The biggest problem with Emmy nominations each year seems to be that the same shows and actors are nominated, even when they’ve had bad years. Yes, Will & Grace I’m talking to you. It’s still my contention that the Emmy nomination process needs overhauled. It seems that Emmy voters vote for names they recognize, which is why we see the same folks over and over again.
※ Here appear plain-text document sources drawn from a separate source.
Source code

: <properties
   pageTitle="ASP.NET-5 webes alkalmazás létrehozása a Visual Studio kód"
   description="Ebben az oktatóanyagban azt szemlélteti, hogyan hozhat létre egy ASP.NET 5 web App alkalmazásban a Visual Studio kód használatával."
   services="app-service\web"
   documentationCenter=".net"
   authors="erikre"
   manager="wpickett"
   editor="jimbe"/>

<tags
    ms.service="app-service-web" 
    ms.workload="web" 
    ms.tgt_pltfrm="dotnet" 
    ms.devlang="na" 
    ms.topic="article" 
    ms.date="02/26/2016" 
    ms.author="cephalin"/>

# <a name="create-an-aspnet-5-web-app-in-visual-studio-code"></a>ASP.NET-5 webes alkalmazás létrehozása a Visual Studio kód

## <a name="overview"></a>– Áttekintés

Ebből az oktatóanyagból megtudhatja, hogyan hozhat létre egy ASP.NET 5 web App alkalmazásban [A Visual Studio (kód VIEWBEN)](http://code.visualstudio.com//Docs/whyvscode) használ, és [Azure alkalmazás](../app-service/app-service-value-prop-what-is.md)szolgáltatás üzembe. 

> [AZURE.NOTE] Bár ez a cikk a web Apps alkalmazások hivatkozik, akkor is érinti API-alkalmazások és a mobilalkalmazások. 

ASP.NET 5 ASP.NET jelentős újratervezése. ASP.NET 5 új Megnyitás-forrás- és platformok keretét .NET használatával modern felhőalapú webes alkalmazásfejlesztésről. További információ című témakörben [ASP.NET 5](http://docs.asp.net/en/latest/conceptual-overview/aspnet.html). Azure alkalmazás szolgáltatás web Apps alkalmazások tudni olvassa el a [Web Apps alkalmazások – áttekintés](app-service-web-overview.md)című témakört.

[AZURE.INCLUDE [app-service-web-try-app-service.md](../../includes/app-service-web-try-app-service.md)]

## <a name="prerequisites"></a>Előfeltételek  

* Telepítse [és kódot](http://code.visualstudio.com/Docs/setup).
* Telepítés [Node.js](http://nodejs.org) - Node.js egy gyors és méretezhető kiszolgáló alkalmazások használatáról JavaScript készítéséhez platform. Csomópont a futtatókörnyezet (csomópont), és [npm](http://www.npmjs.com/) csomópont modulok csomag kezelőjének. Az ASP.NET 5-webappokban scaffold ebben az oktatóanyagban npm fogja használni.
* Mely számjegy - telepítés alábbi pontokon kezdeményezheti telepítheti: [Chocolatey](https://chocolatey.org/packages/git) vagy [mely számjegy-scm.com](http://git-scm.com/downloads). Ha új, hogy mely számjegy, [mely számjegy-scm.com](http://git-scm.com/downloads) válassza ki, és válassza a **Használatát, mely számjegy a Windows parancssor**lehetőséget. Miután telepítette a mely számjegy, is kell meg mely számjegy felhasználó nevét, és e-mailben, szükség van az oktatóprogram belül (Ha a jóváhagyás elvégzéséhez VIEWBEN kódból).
Or it could be bribery. Yes, that could explain it.

What they did wrong:

  • Will & Grace got 15 nominations. I’m sorry, but when a show resorts to big-name guest stars in most of the episodes, it shouldn’t even be eligible for an Emmy. The guest-star casting sends the message that the core characters and stories aren’t interesting enough to stand on their own.
  • The biggest Emmy snub was the complete shut out of UPN’s Veronica Mars and its star Kristen Bell. I’m convinced Emmy voters aren’t even watching the shows/actors they are nominating. There is no other explanation for this ridiculous oversight. Every TV critic in the free world and thousands of fans have been singing the praises of Veronica this year. The reason: it’s quality television.
  • If you want to win an Emmy, you’d better pray your show isn't on The WB or UPN networks. Other egregious omissions are that of Gilmore Girls and its lead actress Lauren Graham from the comedy category, as well as Jack & Bobby actors Matt Long and Christine Lahti from the drama category.
  • Desperate Housewives Eva Longoria wasn’t named a nominee in the supporting actor comedy category. She’s the most desperate of all the housewives and just as deserving as her cast mates. And she can mow a lawn in an evening gown and stilettos. Impressive, right?
  • Stockard Channing of The West Wing was nominated for her supporting role in a drama. Huh? She was on screen for about two minutes the entire season. Again, I think name recognition is the explanation for this wackiness. Everyone knows Ms. Channing as a theater and award-winning actress, not to mention for her role as Rizzo in Grease. I love Rizzo as much as the next gal, but come on.
  • Matthew Fox and Josh Holloway of Lost were not among the supporting actors in the drama category. Tell me how that island would be bearable without Jack and Sawyer to mix it up.
  • Nip/Tuck wasn’t nominated for anything. Yes, this show is graphic and sometimes hard to watch, but you won’t see better acting anywhere on television than that of Julian McMahon and Joely Richardson. They deserved acting nominations.

    What they did right:
  • This year, Emmy voters did take some chances and invited some new folks to the party. Good for them. I’m most pleased about these wonderful actors’ nominations: Naveen Andrews and Terry O’Quinn of Lost and Sandra Oh of Grey’s Anatomy as supporting actors, and Hugh Laurie of House and Patricia Arquette of Medium as lead actors.
  • The unique drama Lost earned 12 nominations. It’s nice to see creativity rewarded.
  • Desperate Housewives earned 15 nominations. This show has a fabulous ensemble cast, and I’m happy Emmy voters noticed.
  • Denis Leary was nominated for writing the pilot episode of Rescue Me. The pilot was fabulous. However, a jeer within a cheer for omitting Leary from the lead actor category. His portrayal of veteran firefighter Tommy Gavin is brilliant.
  • The always enigmatic James Spader and William Shatner of Boston Legal were nominated, despite the show being replaced at the end of the season by Grey’s Anatomy.
  • Scrubs actually got on the Emmy ballot this year. With some luck, and perhaps a small bribe, it will take home the award for Best Comedy.